*Your assignment*: Beginning at the line that contains "right back paw: (1064, 533)", transcribe the remaining lines of the listing exactly; include the final line and omit everything before.

*Material for this exercise*:
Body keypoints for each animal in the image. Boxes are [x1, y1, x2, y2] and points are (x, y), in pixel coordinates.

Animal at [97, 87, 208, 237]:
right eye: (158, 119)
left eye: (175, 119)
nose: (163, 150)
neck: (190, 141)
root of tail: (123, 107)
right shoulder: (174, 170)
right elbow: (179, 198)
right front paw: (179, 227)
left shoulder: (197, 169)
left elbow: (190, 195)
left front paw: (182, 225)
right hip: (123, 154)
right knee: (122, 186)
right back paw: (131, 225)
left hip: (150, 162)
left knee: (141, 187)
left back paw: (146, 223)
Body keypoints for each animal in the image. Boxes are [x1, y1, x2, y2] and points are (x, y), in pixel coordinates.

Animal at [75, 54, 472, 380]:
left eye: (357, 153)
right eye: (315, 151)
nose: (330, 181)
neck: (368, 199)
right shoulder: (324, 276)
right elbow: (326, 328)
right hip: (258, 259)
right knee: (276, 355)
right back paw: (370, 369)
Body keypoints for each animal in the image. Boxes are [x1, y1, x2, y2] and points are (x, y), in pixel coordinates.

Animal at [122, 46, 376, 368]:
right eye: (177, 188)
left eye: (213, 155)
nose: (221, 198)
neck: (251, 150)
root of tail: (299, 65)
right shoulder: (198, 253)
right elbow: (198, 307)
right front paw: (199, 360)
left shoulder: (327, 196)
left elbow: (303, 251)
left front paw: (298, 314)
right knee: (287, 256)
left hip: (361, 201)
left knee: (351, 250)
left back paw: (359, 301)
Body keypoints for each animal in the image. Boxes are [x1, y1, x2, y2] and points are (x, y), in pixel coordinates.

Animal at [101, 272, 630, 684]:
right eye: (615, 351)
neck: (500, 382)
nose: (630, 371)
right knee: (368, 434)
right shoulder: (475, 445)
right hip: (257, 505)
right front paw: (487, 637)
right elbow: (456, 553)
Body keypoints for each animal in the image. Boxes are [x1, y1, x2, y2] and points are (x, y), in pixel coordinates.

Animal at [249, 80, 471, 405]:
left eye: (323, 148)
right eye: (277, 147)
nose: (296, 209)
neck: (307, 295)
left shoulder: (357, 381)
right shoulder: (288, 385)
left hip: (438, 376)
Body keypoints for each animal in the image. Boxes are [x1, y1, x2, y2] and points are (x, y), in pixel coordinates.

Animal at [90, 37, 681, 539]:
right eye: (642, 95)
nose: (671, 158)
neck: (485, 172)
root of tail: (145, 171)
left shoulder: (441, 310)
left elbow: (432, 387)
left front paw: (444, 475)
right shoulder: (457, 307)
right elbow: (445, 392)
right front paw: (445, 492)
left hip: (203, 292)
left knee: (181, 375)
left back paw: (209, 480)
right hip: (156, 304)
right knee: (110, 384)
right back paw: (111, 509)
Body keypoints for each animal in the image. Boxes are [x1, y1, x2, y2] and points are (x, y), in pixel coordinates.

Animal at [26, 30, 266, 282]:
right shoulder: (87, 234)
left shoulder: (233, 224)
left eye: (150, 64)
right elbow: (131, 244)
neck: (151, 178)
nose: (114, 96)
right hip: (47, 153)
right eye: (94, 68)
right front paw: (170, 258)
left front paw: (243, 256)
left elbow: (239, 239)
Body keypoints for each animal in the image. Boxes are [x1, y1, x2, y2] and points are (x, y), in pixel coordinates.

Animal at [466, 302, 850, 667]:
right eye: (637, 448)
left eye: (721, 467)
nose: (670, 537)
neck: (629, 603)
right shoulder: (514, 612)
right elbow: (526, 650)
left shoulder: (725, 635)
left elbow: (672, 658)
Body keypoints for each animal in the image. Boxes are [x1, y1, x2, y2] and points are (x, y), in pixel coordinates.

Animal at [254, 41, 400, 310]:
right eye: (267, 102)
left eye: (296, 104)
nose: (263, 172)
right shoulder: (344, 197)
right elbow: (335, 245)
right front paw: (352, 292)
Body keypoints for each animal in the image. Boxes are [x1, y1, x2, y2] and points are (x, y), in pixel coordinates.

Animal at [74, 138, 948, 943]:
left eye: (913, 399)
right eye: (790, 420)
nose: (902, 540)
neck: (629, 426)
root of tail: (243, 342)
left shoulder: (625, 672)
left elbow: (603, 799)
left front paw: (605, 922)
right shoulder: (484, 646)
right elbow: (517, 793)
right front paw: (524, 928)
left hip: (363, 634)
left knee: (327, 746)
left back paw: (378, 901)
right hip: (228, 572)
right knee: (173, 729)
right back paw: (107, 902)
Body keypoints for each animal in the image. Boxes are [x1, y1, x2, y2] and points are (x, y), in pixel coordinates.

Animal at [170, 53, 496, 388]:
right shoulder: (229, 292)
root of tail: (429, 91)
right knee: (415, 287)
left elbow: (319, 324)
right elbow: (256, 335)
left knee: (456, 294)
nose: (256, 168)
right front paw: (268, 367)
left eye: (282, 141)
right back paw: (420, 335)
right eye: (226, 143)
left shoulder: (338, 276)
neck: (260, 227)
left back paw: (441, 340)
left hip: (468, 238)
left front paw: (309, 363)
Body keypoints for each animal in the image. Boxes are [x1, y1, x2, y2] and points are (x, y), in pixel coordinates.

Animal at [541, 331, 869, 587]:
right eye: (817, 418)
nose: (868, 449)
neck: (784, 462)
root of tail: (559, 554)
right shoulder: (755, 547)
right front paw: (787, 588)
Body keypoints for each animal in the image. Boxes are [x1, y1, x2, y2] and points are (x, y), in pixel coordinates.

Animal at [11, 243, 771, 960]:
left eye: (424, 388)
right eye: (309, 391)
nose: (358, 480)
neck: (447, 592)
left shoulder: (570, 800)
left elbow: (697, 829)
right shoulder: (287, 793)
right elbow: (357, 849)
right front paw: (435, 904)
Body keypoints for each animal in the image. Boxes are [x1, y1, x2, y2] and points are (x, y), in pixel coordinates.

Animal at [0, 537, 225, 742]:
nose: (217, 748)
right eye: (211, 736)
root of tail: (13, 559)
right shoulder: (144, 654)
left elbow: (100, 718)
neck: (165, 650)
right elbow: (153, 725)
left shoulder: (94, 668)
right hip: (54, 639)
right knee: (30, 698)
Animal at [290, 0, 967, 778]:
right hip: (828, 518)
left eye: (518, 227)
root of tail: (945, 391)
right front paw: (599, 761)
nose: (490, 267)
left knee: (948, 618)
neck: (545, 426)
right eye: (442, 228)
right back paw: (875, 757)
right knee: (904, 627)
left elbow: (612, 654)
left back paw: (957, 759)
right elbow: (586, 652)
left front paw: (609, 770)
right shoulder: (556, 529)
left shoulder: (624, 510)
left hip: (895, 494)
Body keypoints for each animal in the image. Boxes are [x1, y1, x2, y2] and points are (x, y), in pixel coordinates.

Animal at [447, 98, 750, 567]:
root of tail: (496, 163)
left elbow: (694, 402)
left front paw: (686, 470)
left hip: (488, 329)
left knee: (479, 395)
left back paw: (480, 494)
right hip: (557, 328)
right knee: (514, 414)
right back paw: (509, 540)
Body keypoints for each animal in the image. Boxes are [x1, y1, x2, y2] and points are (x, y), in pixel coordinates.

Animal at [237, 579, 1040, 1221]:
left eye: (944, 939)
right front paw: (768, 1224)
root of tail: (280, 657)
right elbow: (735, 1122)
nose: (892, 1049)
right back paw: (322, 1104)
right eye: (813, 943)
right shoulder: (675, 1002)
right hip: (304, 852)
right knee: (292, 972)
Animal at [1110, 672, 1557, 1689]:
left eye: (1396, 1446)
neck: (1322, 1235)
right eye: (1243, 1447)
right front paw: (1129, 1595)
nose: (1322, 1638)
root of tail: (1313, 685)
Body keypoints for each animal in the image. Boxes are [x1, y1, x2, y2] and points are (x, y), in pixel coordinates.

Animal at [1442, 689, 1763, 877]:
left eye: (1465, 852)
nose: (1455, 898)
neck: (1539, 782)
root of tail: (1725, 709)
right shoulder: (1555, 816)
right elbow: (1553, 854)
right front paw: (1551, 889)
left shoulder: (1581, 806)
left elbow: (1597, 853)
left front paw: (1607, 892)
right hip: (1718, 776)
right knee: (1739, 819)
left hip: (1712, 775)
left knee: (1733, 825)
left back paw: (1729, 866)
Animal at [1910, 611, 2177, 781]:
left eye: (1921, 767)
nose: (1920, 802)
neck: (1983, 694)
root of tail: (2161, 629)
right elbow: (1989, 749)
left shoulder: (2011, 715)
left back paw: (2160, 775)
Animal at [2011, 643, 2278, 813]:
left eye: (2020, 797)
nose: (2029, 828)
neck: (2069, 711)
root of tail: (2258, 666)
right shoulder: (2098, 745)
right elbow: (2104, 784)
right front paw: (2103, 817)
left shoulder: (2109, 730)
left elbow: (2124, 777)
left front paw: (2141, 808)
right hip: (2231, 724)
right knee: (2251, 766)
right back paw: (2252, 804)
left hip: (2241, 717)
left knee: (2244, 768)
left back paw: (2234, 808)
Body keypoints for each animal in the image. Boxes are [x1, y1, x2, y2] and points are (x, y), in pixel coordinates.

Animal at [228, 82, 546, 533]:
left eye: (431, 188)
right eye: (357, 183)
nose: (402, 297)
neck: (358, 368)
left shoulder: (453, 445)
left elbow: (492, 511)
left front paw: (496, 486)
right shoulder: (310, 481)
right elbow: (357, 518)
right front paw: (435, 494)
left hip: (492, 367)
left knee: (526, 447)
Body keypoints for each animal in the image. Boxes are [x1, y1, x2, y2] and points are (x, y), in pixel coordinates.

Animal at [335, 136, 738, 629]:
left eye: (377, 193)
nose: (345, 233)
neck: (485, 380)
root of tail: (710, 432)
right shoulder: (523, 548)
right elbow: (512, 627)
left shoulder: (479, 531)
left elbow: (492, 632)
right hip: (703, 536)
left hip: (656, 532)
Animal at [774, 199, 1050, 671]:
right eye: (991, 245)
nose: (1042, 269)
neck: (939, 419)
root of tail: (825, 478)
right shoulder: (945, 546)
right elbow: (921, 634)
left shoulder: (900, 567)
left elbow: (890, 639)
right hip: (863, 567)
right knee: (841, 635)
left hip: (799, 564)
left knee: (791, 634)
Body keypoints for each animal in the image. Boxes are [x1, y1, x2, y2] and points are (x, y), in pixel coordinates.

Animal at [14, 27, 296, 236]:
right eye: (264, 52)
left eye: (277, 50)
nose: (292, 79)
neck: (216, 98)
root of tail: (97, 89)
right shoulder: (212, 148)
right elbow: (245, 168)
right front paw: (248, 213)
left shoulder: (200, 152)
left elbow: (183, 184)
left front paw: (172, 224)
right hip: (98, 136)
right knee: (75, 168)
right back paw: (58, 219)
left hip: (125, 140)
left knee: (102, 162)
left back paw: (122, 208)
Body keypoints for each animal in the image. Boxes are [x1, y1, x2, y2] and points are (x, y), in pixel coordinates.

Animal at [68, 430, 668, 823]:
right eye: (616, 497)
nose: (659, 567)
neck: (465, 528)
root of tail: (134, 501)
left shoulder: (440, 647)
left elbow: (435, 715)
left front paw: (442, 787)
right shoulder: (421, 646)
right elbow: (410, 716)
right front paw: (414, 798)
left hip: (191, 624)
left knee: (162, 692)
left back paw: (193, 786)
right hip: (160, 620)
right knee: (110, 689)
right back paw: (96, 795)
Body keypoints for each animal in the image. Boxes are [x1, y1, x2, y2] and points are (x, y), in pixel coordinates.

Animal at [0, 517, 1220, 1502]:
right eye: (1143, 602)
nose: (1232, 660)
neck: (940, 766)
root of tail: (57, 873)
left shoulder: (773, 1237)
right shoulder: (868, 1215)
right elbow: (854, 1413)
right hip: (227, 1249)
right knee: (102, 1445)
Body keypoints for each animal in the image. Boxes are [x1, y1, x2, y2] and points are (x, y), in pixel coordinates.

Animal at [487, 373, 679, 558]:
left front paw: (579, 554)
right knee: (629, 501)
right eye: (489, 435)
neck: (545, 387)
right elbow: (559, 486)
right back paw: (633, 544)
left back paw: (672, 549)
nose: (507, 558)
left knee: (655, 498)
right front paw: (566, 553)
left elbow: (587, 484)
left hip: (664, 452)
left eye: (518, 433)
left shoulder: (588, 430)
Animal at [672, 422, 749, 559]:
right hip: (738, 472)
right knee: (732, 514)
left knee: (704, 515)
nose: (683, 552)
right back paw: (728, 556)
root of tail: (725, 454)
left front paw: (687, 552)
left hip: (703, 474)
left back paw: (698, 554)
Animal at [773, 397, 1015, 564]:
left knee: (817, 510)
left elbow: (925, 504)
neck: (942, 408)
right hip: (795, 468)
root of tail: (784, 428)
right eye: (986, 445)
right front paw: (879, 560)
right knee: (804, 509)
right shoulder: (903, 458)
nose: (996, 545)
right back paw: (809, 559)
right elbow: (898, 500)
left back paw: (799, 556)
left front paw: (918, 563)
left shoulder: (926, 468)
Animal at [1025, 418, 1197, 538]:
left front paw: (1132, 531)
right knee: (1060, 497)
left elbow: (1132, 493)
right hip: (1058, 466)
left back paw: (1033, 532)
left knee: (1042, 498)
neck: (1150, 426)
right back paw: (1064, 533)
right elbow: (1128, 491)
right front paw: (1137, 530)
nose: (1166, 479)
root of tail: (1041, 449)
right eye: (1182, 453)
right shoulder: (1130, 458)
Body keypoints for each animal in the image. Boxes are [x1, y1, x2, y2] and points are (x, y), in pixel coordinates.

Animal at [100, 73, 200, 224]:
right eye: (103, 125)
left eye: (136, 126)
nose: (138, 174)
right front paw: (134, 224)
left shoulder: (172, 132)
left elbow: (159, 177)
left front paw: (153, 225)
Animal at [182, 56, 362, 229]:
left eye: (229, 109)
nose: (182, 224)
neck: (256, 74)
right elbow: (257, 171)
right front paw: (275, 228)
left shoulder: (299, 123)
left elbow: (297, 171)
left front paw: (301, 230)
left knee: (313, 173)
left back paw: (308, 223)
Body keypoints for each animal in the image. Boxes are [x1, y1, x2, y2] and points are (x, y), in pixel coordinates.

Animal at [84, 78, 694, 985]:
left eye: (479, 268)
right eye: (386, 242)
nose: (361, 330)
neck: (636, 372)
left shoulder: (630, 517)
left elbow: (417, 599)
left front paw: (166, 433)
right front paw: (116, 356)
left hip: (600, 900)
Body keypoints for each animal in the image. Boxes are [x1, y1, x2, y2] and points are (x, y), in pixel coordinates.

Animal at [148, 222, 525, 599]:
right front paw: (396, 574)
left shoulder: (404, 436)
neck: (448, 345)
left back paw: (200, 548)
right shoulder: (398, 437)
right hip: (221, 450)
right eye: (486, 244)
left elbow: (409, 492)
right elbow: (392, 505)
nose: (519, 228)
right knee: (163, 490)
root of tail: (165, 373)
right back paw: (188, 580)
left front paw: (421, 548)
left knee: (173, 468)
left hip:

*Result for this exercise*:
right back paw: (1064, 533)
right elbow: (1128, 491)
right front paw: (1137, 530)
nose: (1166, 479)
root of tail: (1041, 449)
right eye: (1182, 453)
right shoulder: (1130, 458)
Body keypoints for each animal in the image. Boxes are [x1, y1, x2, y2] and points are (x, y), in pixel coordinates.

Animal at [100, 73, 200, 224]:
right eye: (103, 125)
left eye: (136, 126)
nose: (138, 174)
right front paw: (134, 224)
left shoulder: (172, 132)
left elbow: (159, 177)
left front paw: (153, 225)
Animal at [182, 56, 362, 229]:
left eye: (229, 109)
nose: (182, 224)
neck: (256, 74)
right elbow: (257, 171)
right front paw: (275, 228)
left shoulder: (299, 123)
left elbow: (297, 171)
left front paw: (301, 230)
left knee: (313, 173)
left back paw: (308, 223)
Body keypoints for each animal in the image. Boxes are [x1, y1, x2, y2] and points are (x, y), in pixel coordinates.

Animal at [84, 78, 694, 985]:
left eye: (479, 268)
right eye: (386, 242)
nose: (361, 330)
neck: (636, 372)
left shoulder: (630, 517)
left elbow: (417, 599)
left front paw: (166, 433)
right front paw: (116, 356)
left hip: (600, 900)
Body keypoints for each animal in the image. Boxes are [x1, y1, x2, y2] and points are (x, y), in pixel coordinates.

Animal at [148, 222, 525, 599]:
right front paw: (396, 574)
left shoulder: (404, 436)
neck: (448, 345)
left back paw: (200, 548)
right shoulder: (398, 437)
right hip: (221, 450)
right eye: (486, 244)
left elbow: (409, 492)
right elbow: (392, 505)
nose: (519, 228)
right knee: (163, 490)
root of tail: (165, 373)
right back paw: (188, 580)
left front paw: (421, 548)
left knee: (173, 468)
left hip:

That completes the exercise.